Detective Gosage and I went out for dinner in Atlanta and sought solace in a few beers while surrounded by a crowd of normal people with normal lives. We wondered whether our own lives would ever be normal again. This case changed everyone it touched.

Rain slammed down in sheets as we drove to the Ramseys’ old home in Northridge, where the baby footprints of newborn JonBenét were imbedded in a cement patio. I got out of the car and stood in the pouring rain, feeling crushed by the futility of chasing the killer of this little girl. “God,” I asked silently, “please help us.”

 

 

We finally got to speak with Lucinda Ramsey Johnson and her daughter, Melinda, but the interviews were in the twenty-fifth-floor office of attorney Jim Jenkins and turned out to be a farce. We made a previous agreement on conditions for the interview, but now Jenkins informed us that there were “ground rules.” We were not allowed to ask anything about John Ramsey, and our time would be limited.

We spoke first to Melinda, who added the names of multiple friends who had stayed in the Boulder house overnight, including some who had slept in JonBenét’s room. I wanted to shout, “Why didn’t you tell us this months ago?” Anyone who had slept in the very bed of the victim could potentially be the source of the unidentified pubic hair.

The interview with Lucinda was almost useless. We managed to pin down that the suitcase found in the basement had been with the family for some time, which meant it wasn’t hauled in by an intruder. She, too, added more names to the mushrooming roster of overnight guests in the Boulder house, some of whom had stayed in JonBenét’s bedroom. Their whereabouts were unknown, she said.

But anytime we mentioned her first ex-husband, she would glance over at her lawyer, then reply, “I’m not going to answer any questions about John Ramsey.” The interview lasted only twenty minutes, when we had enough questions for twenty hours. Gosage closed his notebook in disgust.

On our way out, Lucinda tried to hand us a large stuffed rabbit and a bag of other items that people had left at JonBenét’s grave because they might be “clues.” “Mail it,” I told her. They wanted us to look at garbage but wouldn’t answer vital questions. More wasted time, more wasted effort. The killer of JonBenét remained at large.

I went outside the office tower in downtown Atlanta and stood in the sunshine as angry as I had ever been. These people seemed to have something higher on their value scale than the life of a child.

 

 

The DA’s investigators, Lou Smit and Steve Ainsworth, claimed that they could now place a stun gun in the hands of their unknown intruder. We would spend months proving to our satisfaction that it simply did not exist, but they wouldn’t give up on the idea.

Smit and Ainsworth concluded from studying photographs of the body that some of the abrasions were marks left by the prongs of a stun gun. When they asked the coroner about it, the answer was “Sure, anything is possible.” With that, they began to consider whether the child’s body should be disinterred so the skin around the marks could be tested.

Experts engaged by the police concluded there was no stun gun involved at all, but the DA’s team never relinquished their claim that such an exotic weapon was used to subdue JonBenét.

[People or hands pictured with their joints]
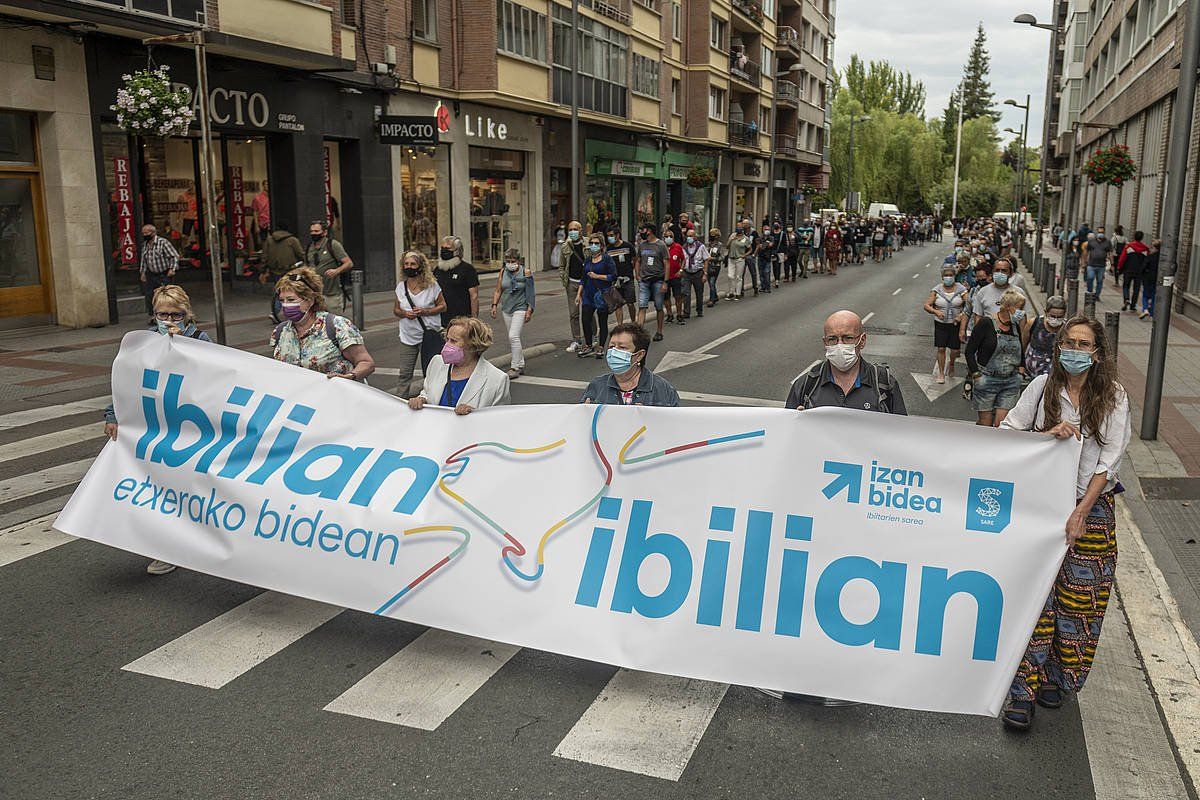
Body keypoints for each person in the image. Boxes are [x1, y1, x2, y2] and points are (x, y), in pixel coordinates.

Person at [999, 316, 1130, 730]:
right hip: (1040, 507)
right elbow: (1007, 433)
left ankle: (1059, 675)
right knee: (1035, 599)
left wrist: (1080, 512)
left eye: (1083, 344)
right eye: (1068, 342)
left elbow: (1108, 463)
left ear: (1097, 352)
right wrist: (1043, 436)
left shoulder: (1112, 397)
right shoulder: (1041, 389)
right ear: (1058, 349)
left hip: (1091, 508)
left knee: (1080, 599)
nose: (1075, 350)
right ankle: (1022, 694)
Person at [104, 284, 211, 576]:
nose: (168, 321)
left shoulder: (201, 340)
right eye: (162, 315)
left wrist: (183, 348)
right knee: (158, 487)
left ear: (186, 314)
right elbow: (125, 381)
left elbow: (214, 381)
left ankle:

Exercise description: Extend the account of the JonBenét Ramsey investigation onward from its final sentence. This data has no connection to the account of the JonBenét Ramsey investigation.

Expected answer:
Back in Boulder, Linda Arndt was a happy detective. She had won a victim’s assistance award in April and came into the SitRoom to show off a vase of beautiful flowers, which she said were from “John and Patsy.” She turned and left immediately, and Detective Jane Harmer looked at me in disbelief. “What the fuck was that all about?” she asked. Detectives normally do not receive flowers from suspects.

 

 

The weekly meetings of the leadership in the police department and the DA’s office became so acrimonious that Commander Eller said they were nothing but occasions to see “who could bring the most guns to the table and outshout each other.”

We felt the DA would never aggressively pursue the Ramseys, and they resented us not buying into the “trust-building” strategy that would enable Pete Hofstrom to “work his magic.” In my opinion, all his magic had done was to help the Ramseys disappear.

PART THREE

ROCKY ROAD TO NOWHERE

17

Negotiations to arrange police interviews with the Ramseys continued through March and April, and when agreement was reached, in my opinion the DA’s office had given away the store.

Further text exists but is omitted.